永宁觉得他关心得不情不愿,心道:帝王果然无情!哪怕是未来的帝王!
“都说不严重,只是伤筋动骨一百天,又伤在手臂上,吃饭都不方便,还要天天喝药,怕要难受好久了。”
太子抿紧了唇。
皇后看他一眼,和永宁说了几句话,又才转向他:“太子妃故去半年了,听你父皇说,朝中已有人提议再立太子妃,你自己怎么想的?”
太子登时怒了:“静贞才走半年,他们就那么急?!”
“待选定册封,又半年过去了,也差不多啦。”皇后一叹,“你总得有个太子妃的,阿炎也不能老让我带,我一妇人,如何带得好他?”
小皇子她还可以带带,但皇太孙不出意外是下一任储君,该学习帝王之术。
太子沉默了一会:“我知道。只是眼下,还是要劳烦阿娘。”
……
裴骊珠自受伤之日起,就没再出过裴家大门,初一、十五也不进宫去请安了。她没忘记阿炎,只能叫安阳和余慧心帮忙看下,只要没事,也算她遵守了承诺。
过了俩月,几乎大好了,准备去北山避暑。
此时,何固被流放了。
裴家觉得此时让裴骊珠出现在人前不好。何家刚倒,她就好生生地出门,总给人一种当初在故意坑何家的感觉。

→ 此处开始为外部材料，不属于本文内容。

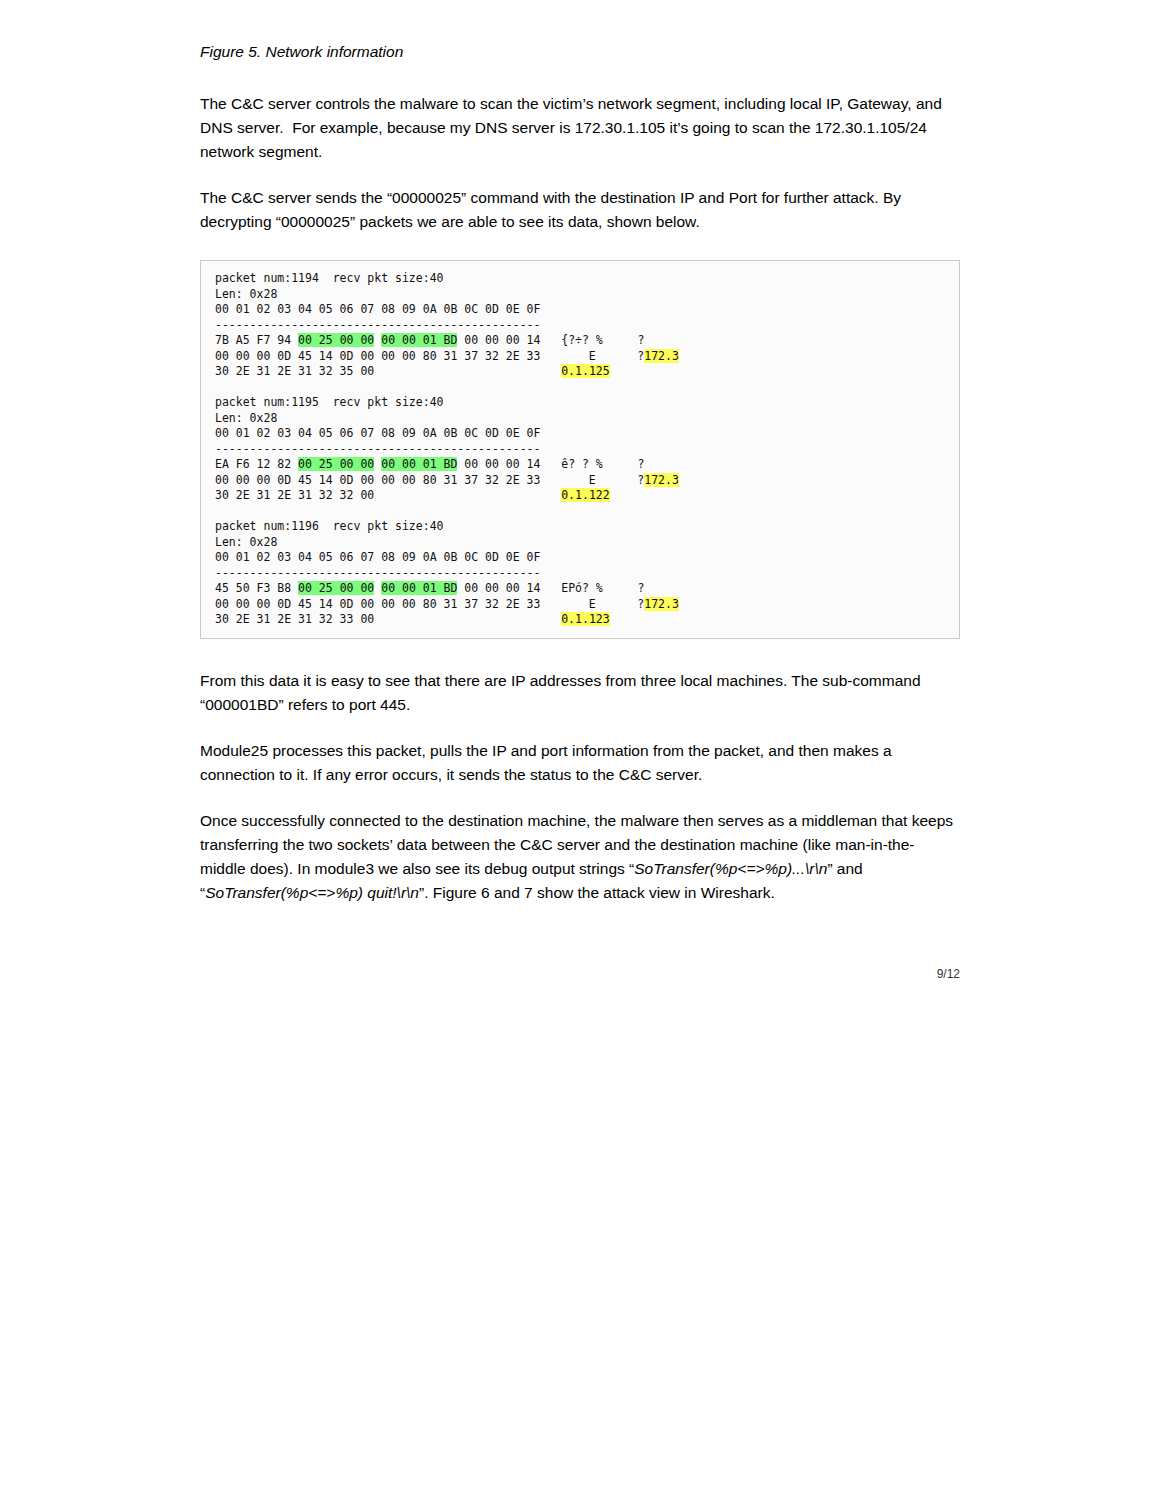Figure 5. Network information
The C&C server controls the malware to scan the victim’s network segment, including local IP, Gateway, and DNS server. For example, because my DNS server is 172.30.1.105 it’s going to scan the 172.30.1.105/24 network segment.
The C&C server sends the “00000025” command with the destination IP and Port for further attack. By decrypting “00000025” packets we are able to see its data, shown below.
packet num:1194 recv pkt size:40 Len: 0x28 00 01 02 03 04 05 06 07 08 09 0A 0B 0C 0D 0E 0F ----------------------------------------------- 7B A5 F7 94 00 25 00 00 00 00 01 BD 00 00 00 14 {?÷? % ? 00 00 00 0D 45 14 0D 00 00 00 80 31 37 32 2E 33 E ?172.3 30 2E 31 2E 31 32 35 00 0.1.125 packet num:1195 recv pkt size:40 Len: 0x28 00 01 02 03 04 05 06 07 08 09 0A 0B 0C 0D 0E 0F ----------------------------------------------- EA F6 12 82 00 25 00 00 00 00 01 BD 00 00 00 14 ê? ? % ? 00 00 00 0D 45 14 0D 00 00 00 80 31 37 32 2E 33 E ?172.3 30 2E 31 2E 31 32 32 00 0.1.122 packet num:1196 recv pkt size:40 Len: 0x28 00 01 02 03 04 05 06 07 08 09 0A 0B 0C 0D 0E 0F ----------------------------------------------- 45 50 F3 B8 00 25 00 00 00 00 01 BD 00 00 00 14 EPó? % ? 00 00 00 0D 45 14 0D 00 00 00 80 31 37 32 2E 33 E ?172.3 30 2E 31 2E 31 32 33 00 0.1.123
From this data it is easy to see that there are IP addresses from three local machines. The sub-command “000001BD” refers to port 445.
Module25 processes this packet, pulls the IP and port information from the packet, and then makes a connection to it. If any error occurs, it sends the status to the C&C server.
Once successfully connected to the destination machine, the malware then serves as a middleman that keeps transferring the two sockets’ data between the C&C server and the destination machine (like man-in-the-middle does). In module3 we also see its debug output strings “SoTransfer(%p<=>%p)...\r\n” and “SoTransfer(%p<=>%p) quit!\r\n”. Figure 6 and 7 show the attack view in Wireshark.
9/12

于是,安阳以裴骊珠身上伤还没好、不宜车马劳顿为由,让她留在京城,自己也留下来陪她。
余慧心觉得她们就是老弱病残组合,也想留下来,好照看她们。
安阳道:“我们在自己家,有的是人照顾。你和义淳去别院,好好照顾相爷才是。”
余慧心一听,真是两头都让人不放心,犹豫了一下,还是听了她的。京中是怀化大将军的人留守,倒不用担心谁上门惹事。
到北山后,女眷间的应酬就全压余慧心一个人身上了。这次安阳不在,有些人难免看轻她。
不过太和在,刚有苗头就给压下去了。
大家这才想起:这人比安阳还可怕,安阳再怎么不会打皇上的女人,但她敢!
这种时候,连裴五都是向着余慧心的,心里再不喜欢,也不想她丢了裴家的脸面。
余慧心生日这天,她自己简单地操办了下,将裴大姐、太和、裴五叫回来吃饭,旁人就懒得请了。
裴五没吃几口,不知是不满余慧心,还是胃口不好。
余慧心自然当她胃口不好,临时让厨房添了两个清淡爽口的菜。
太和在吃烤肉,道:“你管她?比我这双身子的人还娇贵……”
裴大姐怕她们吵起来,道:“谁能和你比?你少吃些肉,太油腻了吃完不舒服。”
“我不吃才不舒服。”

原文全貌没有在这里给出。